How it is...
Things have changed significantly over the past few years when it comes to the time line of a transaction. Technology has sped up the process to the point of absurdity, raising expectation levels of how quickly a deal can done, to something approaching a drag race between the attorneys, with the brokers holding the checkered "go" flag. There are always ebbs and flows, and when the market softens, as it eventually will, things will go back to some version of normal.
The End of Ink
One good example of how quickly things musts be done, is how a contract gets signed today. In the old days, once the parties completed the negotiations, the buyer would be expected to deliver four originals of the contract, together with the deposit check. The need for so many originals must have originated many years ago, before photocopy machines, when additional originals were actually needed. In the vast majority of deals, at least in Manhattan, original documents are now the exception and not the rule. Most contracts are delivered by fax or scan, with the check delivered separately to the seller's attorney. Managing agents and banks don't require an originally signed copy of the contract, so there is really no need for an original signature. In many cases, logistics demand electronic signatures due to the time constraints of the deal or the location or unavailability of one of the parties. Without any doubt it is a more efficient way of getting the contract signed and delivered.
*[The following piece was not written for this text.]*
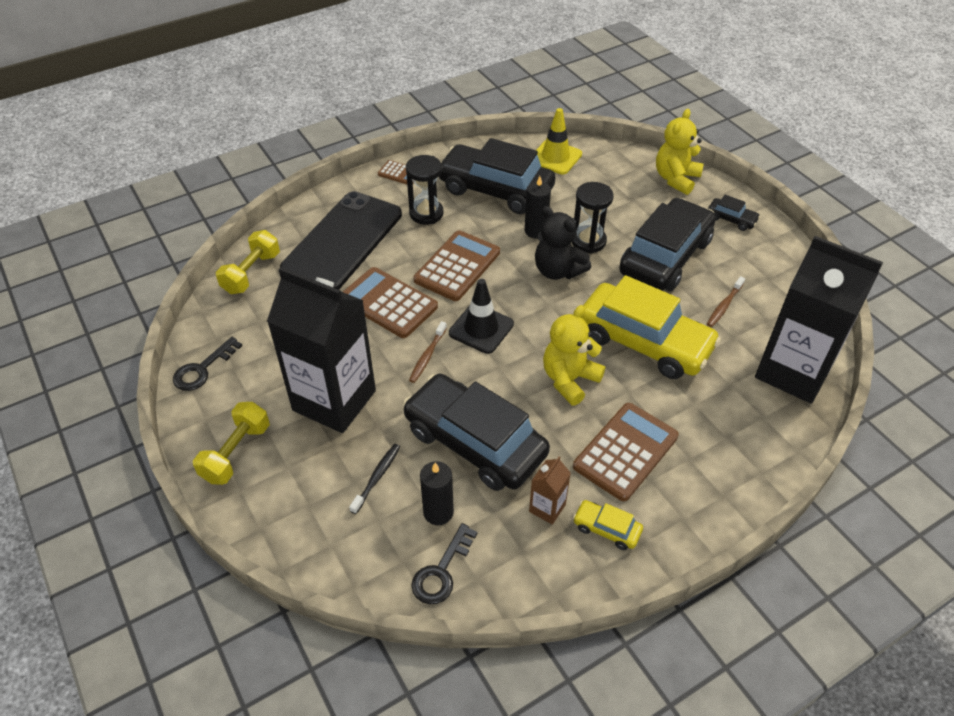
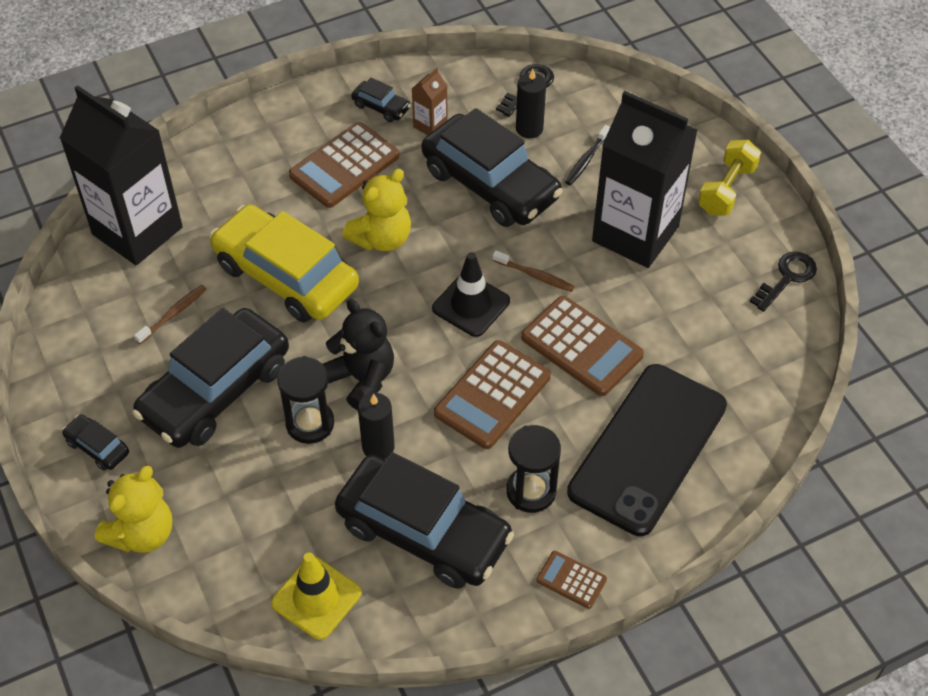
camera: 175 degrees left, 5 degrees up
yellow dumbbell [216,230,280,294] -> none
brown toothbrush [409,321,447,383] -> brown toothbrush turned 90 degrees clockwise [493,251,575,292]
yellow car [573,500,643,550] -> black car [351,78,411,122]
Some attorneys still require an original document, but it just an old school habit that is not long for the world.
What if There's a Dispute?
Even if there is litigation, in most cases the court relies on copies of the documents, unless there is an authenticity issue, which does not occur very often. Accordingly, a party should not be concerned if a document is signed as a PDF only, as custom and usage broadly accepts this format.
Speeding up the Process
Along these lines, in order to save time, almost all transaction and loan documents should be signed electronically and in advance of the closing. Except for a few documents, such as a deed, promissory note, mortgage and other transfer related documents, most of the closing documents should be signed in advance electronically, which would cut the time of a closing from the usual painful two hours (or longer), to less than an hour. Unfortunately, most managing agents are unbearably analog, so digitizing the closing process is a long way down the road.